The Gear Grinders club actively participated in the local and regional hot rod scene. They attended the first Detroit Autorama and other regional shows, showcasing their meticulously built vehicles and winning numerous trophies for outstanding craftsmanship. They also participated in early drag racing events, including the Ecorse Road competitions in 1953 and the Amrhein Road Races near Detroit in 1954. By 1956, the club was a part of the Michigan Hot Rod Association and contributed to the construction of a drag strip in New Baltimore, north of Detroit. The Gear Grinders continued to be active into the 1960s, evolving from a group of young enthusiasts rebuilding old cars into skilled mechanics and automotive craftsmen, producing award-winning creations that gained public admiration.[1]

A Mentor and an Inspiration

Over the years, Waddill continued to actively participate in drag competitions and was well-documented in magazines like Hot Rod, Hop Up, Car Craft, and National Dragster. Despite the West Coast being the focal point of hot rodding during the 1940s and 1950s, Waddill and other Midwesterners were able to keep pace with their Californian counterparts, absorbing the knowledge and skills necessary to be competitive in the hot rod scene. Waddill's influence extended beyond the track; he was known to mentor young hot rodders, offering advice and sharing his knowledge of automotive performance.[1]

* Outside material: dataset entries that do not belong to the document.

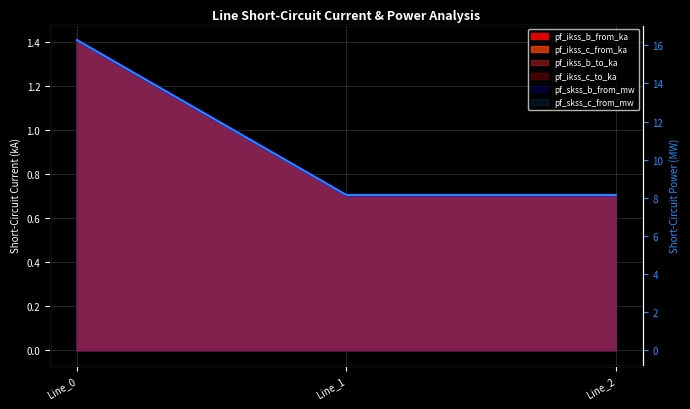

At Line_1, list the series in order from largest to smallest.

pf_ikss_b_from_ka, pf_skss_c_from_mw, pf_ikss_c_from_ka, pf_ikss_c_to_ka, pf_ikss_b_to_ka, pf_skss_b_from_mw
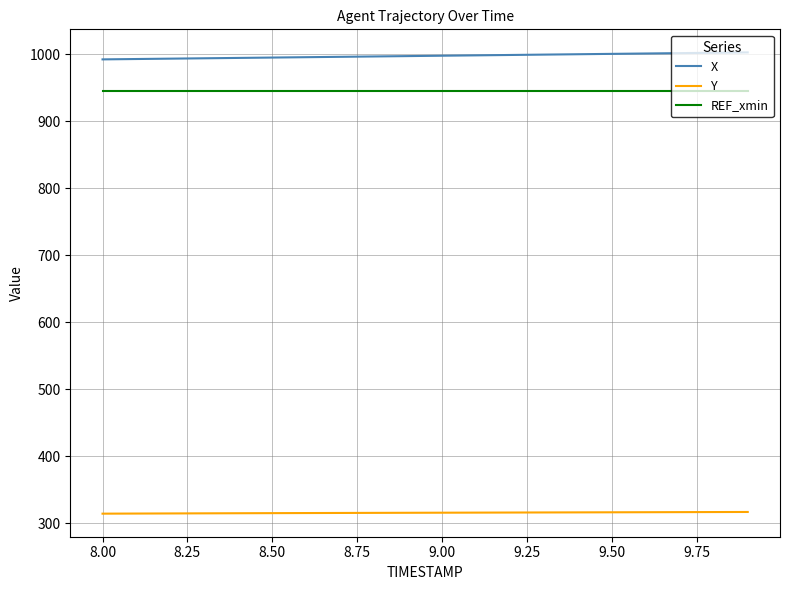

True or false: Y and REF_xmin intersect in this chart.

False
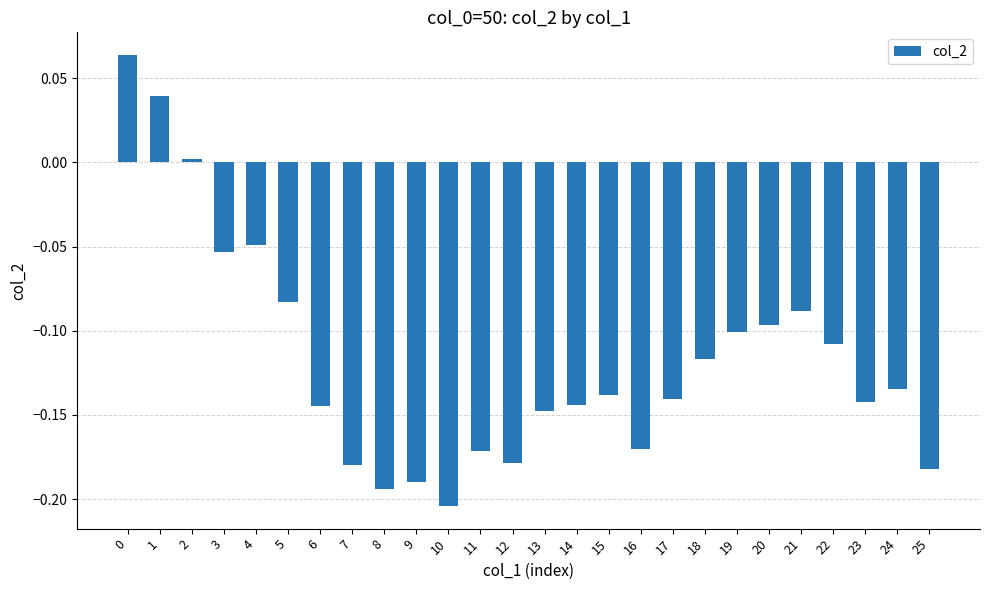

Between 3 and 10, which is larger?

3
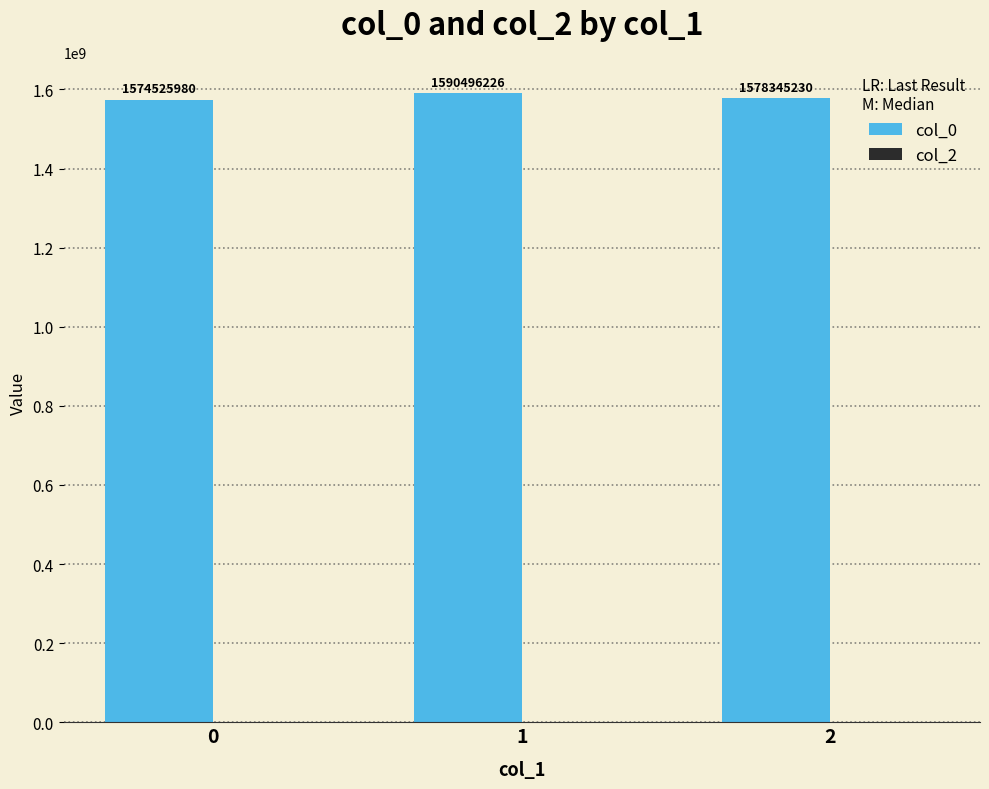

How many data points does each series have?

3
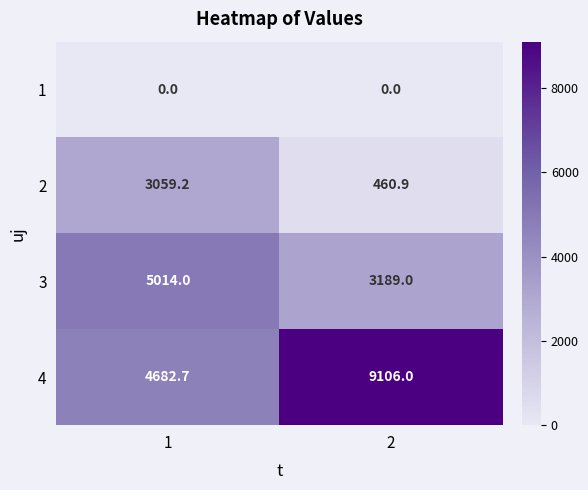

What is the spread (max minus min) of values at 2?

9106.0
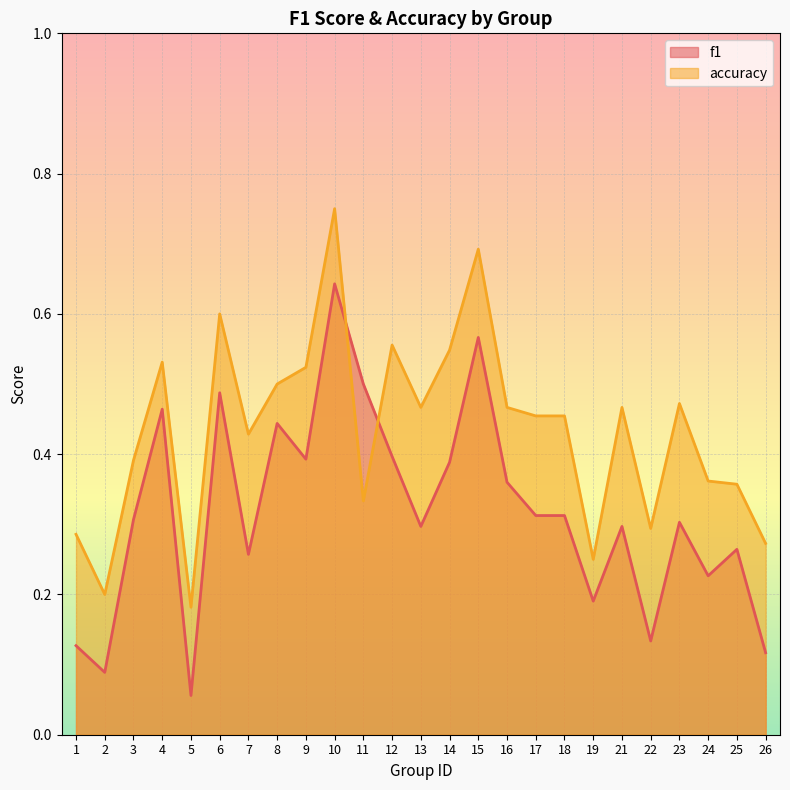

Reading left to right, what are all the values shown in this chart?

f1: 0.1	0.1	0.3	0.5	0.1	0.5	0.3	0.4	0.4	0.6	0.5	0.4	0.3	0.4	0.6	0.4	0.3	0.3	0.2	0.3	0.1	0.3	0.2	0.3	0.1
accuracy: 0.3	0.2	0.4	0.5	0.2	0.6	0.4	0.5	0.5	0.8	0.3	0.6	0.5	0.5	0.7	0.5	0.5	0.5	0.2	0.5	0.3	0.5	0.4	0.4	0.3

Michigan Motor Sports Hall of Fame

Waddill's contributions to the hot-rodding community were formally recognized in 1991 when he was posthumously inducted into the Michigan Motor Sports Hall of Fame. This recognition acknowledged his lifetime of supporting the hobby, helping others, and advancing the field of automotive performance. Waddill's impact, both locally and nationally, confirms his status as a pioneer in the hot rodding scene and his enduring legacy in the world of automotive performance.[1]